[Input data]
+++
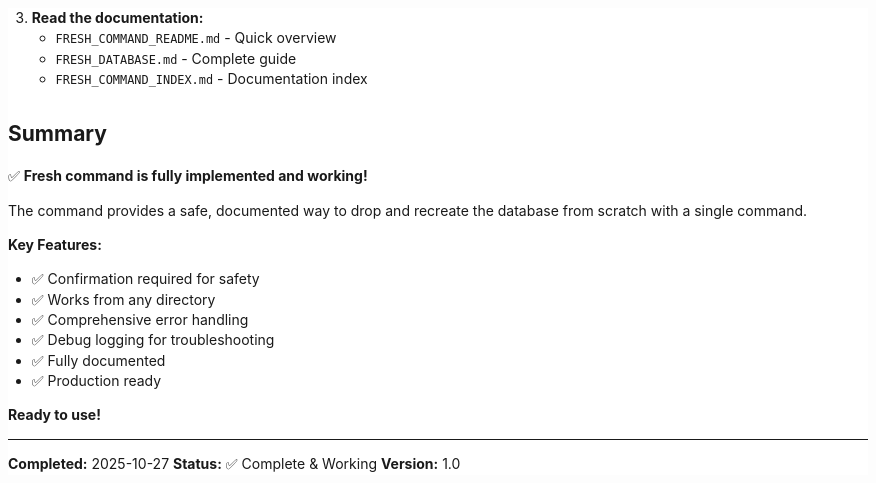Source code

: 3. **Read the documentation:**
   - `FRESH_COMMAND_README.md` - Quick overview
   - `FRESH_DATABASE.md` - Complete guide
   - `FRESH_COMMAND_INDEX.md` - Documentation index

## Summary

✅ **Fresh command is fully implemented and working!**

The command provides a safe, documented way to drop and recreate the database from scratch with a single command.

**Key Features:**
- ✅ Confirmation required for safety
- ✅ Works from any directory
- ✅ Comprehensive error handling
- ✅ Debug logging for troubleshooting
- ✅ Fully documented
- ✅ Production ready

**Ready to use!**

---

**Completed:** 2025-10-27
**Status:** ✅ Complete & Working
**Version:** 1.0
+++
[Work task]
What's needed is a word-for-word retyping of the listing, minus its pictures.

[Answer section]
Source code

: 3. **Read the documentation:**
   - `FRESH_COMMAND_README.md` - Quick overview
   - `FRESH_DATABASE.md` - Complete guide
   - `FRESH_COMMAND_INDEX.md` - Documentation index

## Summary

✅ **Fresh command is fully implemented and working!**

The command provides a safe, documented way to drop and recreate the database from scratch with a single command.

**Key Features:**
- ✅ Confirmation required for safety
- ✅ Works from any directory
- ✅ Comprehensive error handling
- ✅ Debug logging for troubleshooting
- ✅ Fully documented
- ✅ Production ready

**Ready to use!**

---

**Completed:** 2025-10-27
**Status:** ✅ Complete & Working
**Version:** 1.0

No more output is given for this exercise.